Aston Martin mit Sensor-Experiment: Das Team fuhr während des Tages mit diversen Sensoren am Wagen, was jedoch nicht zum gewünschten Erfolg führte. Fernando Alonso (44) erzielte nur die zweitschlechteste Zeit und musste seinen Wagen nach 68 Runden wegen eines Defekts der Antriebseinheit abstellen.

Ferrari mit rotierendem Heckflügel: Ferrari und Lewis Hamilton (41) überraschten mit einem Heckflügel, der um 180 Grad rotieren konnte. Mit dieser Innovation fuhr der siebenfache Weltmeister immerhin auf Platz vier.

Startübungen mit Hindernissen: Am Ende der beiden Sessions übten die Fahrer den Start, der durch das neue Energiemanagement komplizierter geworden ist.

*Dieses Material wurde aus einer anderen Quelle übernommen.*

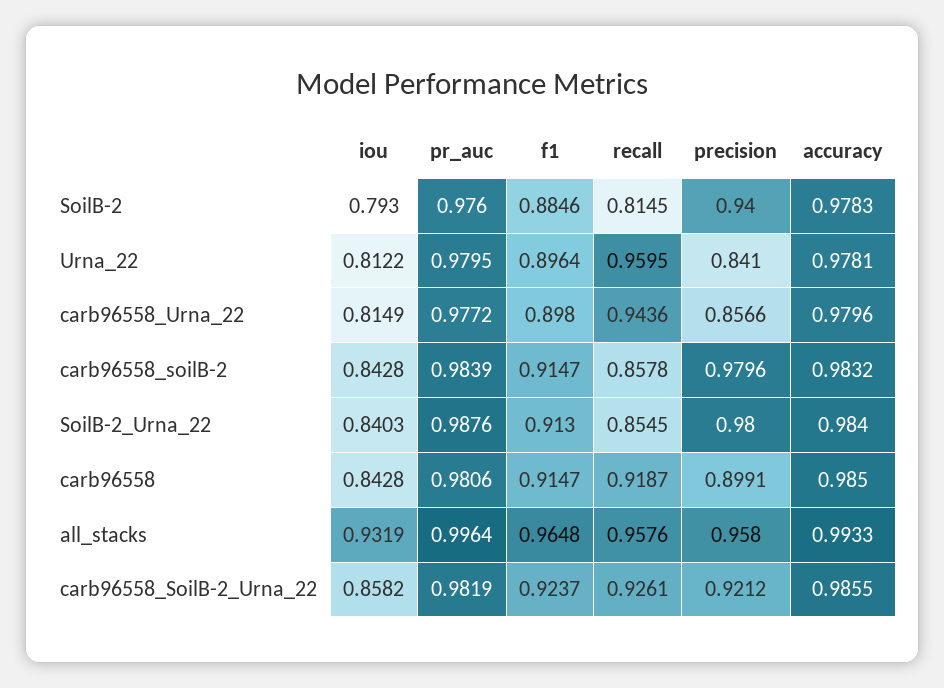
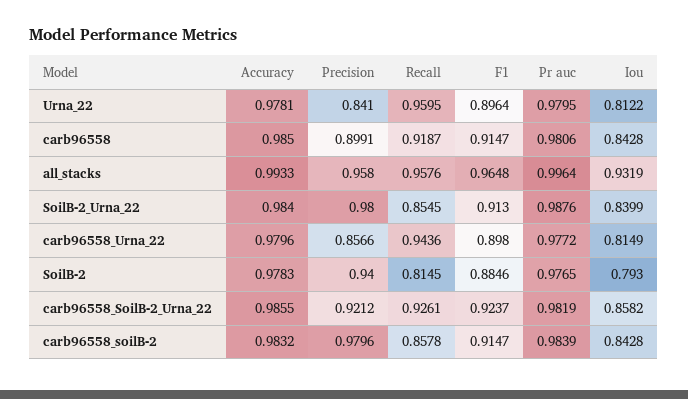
  {
    "iou": {
      "SoilB-2": 0.793,
      "Urna_22": 0.8122,
      "carb96558_Urna_22": 0.8149,
      "carb96558_soilB-2": 0.8428,
-     "SoilB-2_Urna_22": 0.8403,
+     "SoilB-2_Urna_22": 0.8399,
      "carb96558": 0.8428,
      "all_stacks": 0.9319,
      "carb96558_SoilB-2_Urna_22": 0.8582
    },
    "pr_auc": {
-     "SoilB-2": 0.976,
+     "SoilB-2": 0.9765,
      "Urna_22": 0.9795,
      "carb96558_Urna_22": 0.9772,
      "carb96558_soilB-2": 0.9839,
      "SoilB-2_Urna_22": 0.9876,
      "carb96558": 0.9806,
      "all_stacks": 0.9964,
      "carb96558_SoilB-2_Urna_22": 0.9819
    },
    "f1": {
      "SoilB-2": 0.8846,
      "Urna_22": 0.8964,
      "carb96558_Urna_22": 0.898,
      "carb96558_soilB-2": 0.9147,
      "SoilB-2_Urna_22": 0.913,
      "carb96558": 0.9147,
      "all_stacks": 0.9648,
      "carb96558_SoilB-2_Urna_22": 0.9237
    },
    "recall": {
      "SoilB-2": 0.8145,
      "Urna_22": 0.9595,
      "carb96558_Urna_22": 0.9436,
      "carb96558_soilB-2": 0.8578,
      "SoilB-2_Urna_22": 0.8545,
      "carb96558": 0.9187,
      "all_stacks": 0.9576,
      "carb96558_SoilB-2_Urna_22": 0.9261
    },
    "precision": {
      "SoilB-2": 0.94,
      "Urna_22": 0.841,
      "carb96558_Urna_22": 0.8566,
      "carb96558_soilB-2": 0.9796,
      "SoilB-2_Urna_22": 0.98,
      "carb96558": 0.8991,
      "all_stacks": 0.958,
      "carb96558_SoilB-2_Urna_22": 0.9212
    },
    "accuracy": {
      "SoilB-2": 0.9783,
      "Urna_22": 0.9781,
      "carb96558_Urna_22": 0.9796,
      "carb96558_soilB-2": 0.9832,
      "SoilB-2_Urna_22": 0.984,
      "carb96558": 0.985,
      "all_stacks": 0.9933,
      "carb96558_SoilB-2_Urna_22": 0.9855
    }
  }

Weltmeister Lando Norris (26) blieb dabei gleich zweimal stehen.

Wolffs deutliche Worte: Mercedes-Boss Toto Wolff (54) äußerte sich bei der Pressekonferenz zum Motoren-Zoff: „Geschichten darüber, dass wir einen illegalen Motor haben, sind Bullshit. Genauso wie die Behauptung, unser Kraftstoff würde nicht den Vorschriften entsprechen. Vielleicht kommt morgen etwas anderes auf – vielleicht, dass ich in den Epstein-Akten stehe … Ok, diese Bemerkung bereue ich jetzt schon.“

Die Formel-1-Tests in Bahrain bieten somit eine Mischung aus ernsthafter Vorbereitung, technischen Innovationen und ungewöhnlichen Momenten – wie einem Nickerchen im Rennwagen.